High Limit received a gash on his right hindquarter in the melee at Churchill Downs, and went on to finish last. But trainer Bobby Frankel thinks he’ll be in shape for the Preakness.


Some horses are headed to the Preakness without the baggage of injury or excuse. Afleet Alex remains the most reliable colt of this Triple Crown season. He ran his race in the Derby, settling off the pace and then beginning to close in on the lead until he got up into contention in the stretch. He just didn’t have it to get up to the front, despite the crawling fractions with which the race was finished. Still, it’s a feat to have performed at all, and trainer Tim Ritchey is wise to continue his maiden voyage through the Triple Crown races. He’ll be taking with him Alex’s Lemonade Stand, which raised almost $11,000 for children’s cancer research on Derby day. A portion of Afleet Alex’s purse was donated as well.


Second-place Derby finisher Closing Argument, who went off at 72-1, is also headed to the Preakness, as is Greeley’s Galaxy. And Derby winner Giacomo is going to attempt to prove his victory was not a fluke.

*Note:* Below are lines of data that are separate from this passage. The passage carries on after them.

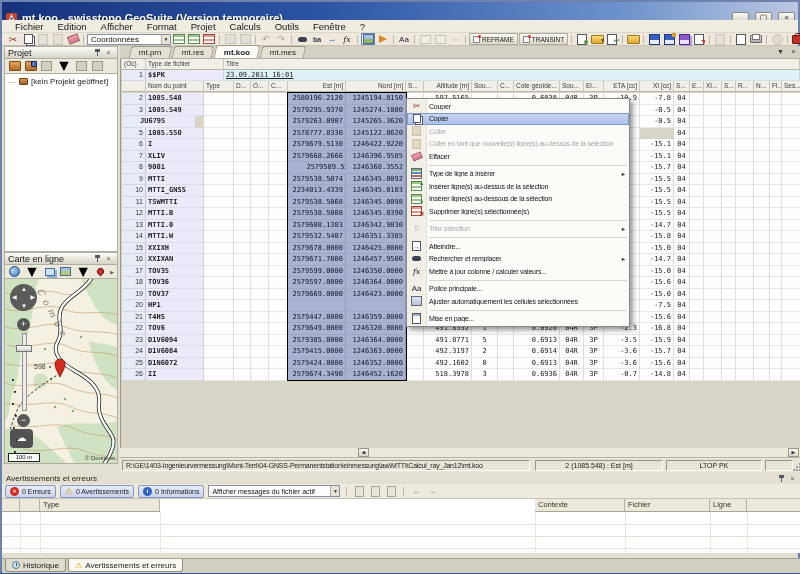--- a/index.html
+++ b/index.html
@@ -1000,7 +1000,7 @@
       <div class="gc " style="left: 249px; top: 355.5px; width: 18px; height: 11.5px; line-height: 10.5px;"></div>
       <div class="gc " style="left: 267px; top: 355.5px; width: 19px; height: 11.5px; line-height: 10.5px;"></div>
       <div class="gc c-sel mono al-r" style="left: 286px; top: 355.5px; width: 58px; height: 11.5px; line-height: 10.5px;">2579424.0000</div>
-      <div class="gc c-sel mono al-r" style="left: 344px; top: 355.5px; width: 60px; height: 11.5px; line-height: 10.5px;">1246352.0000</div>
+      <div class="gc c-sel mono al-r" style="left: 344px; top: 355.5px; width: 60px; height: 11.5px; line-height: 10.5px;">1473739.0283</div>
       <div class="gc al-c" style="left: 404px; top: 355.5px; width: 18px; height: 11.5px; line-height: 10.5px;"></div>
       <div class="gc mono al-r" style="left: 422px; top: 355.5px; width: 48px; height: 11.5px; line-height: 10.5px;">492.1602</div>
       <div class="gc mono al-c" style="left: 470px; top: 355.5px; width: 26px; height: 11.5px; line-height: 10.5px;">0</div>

We’ll see some new horses in the gate, as well, which makes sense. If a 50-1 long shot that had won only one previous race can take the roses with a Beyer figure of 100, then surely the gate at the Preakness should be full.


One can only imagine that Hal’s Image’s connections have this in mind. Hal’s Image has had 16 career starts, and he’s won just two of them. Two races ago, he finished second in an April 8 optional claiming race at Aqueduct. Some horses in that race are for sale at $75,000, which is not exactly Triple Crown company.


Golden Man, meanwhile, has won four of his 11 starts, but has never run in a stakes race. Nonetheless, one of his owners, Sandy Goldfarb, called Pimlico on Wednesday to say that the $100,000 supplement would be paid to put Golden Man in the gate. Golden Man has one start for trainer Richard Dutrow Jr. since being claimed at Gulfstream in January, a second-place finish in front of Coin Silver in an April 2 Allowance race.


Another new face will be Malibu Moonshine, who won the only significant prep race for the Preakness that is not considered part of the Derby Trail, taking the April 23 Federico Tesio Stakes at Pimlico. Scrappy T is coming off of a game victory in the April 30 Withers Stakes at Aqueduct and is on his way to Baltimore, as well.


If the racing world still made sense, I would feel confident saying that Afleet Alex will eat this field for lunch, and that his only competition will come from one of the seemingly overrated horses coming out of trainer Nick Zito’s barn. But this kind of handicapping no longer holds water. This year, even the red board talk indicates that we might as well throw darts.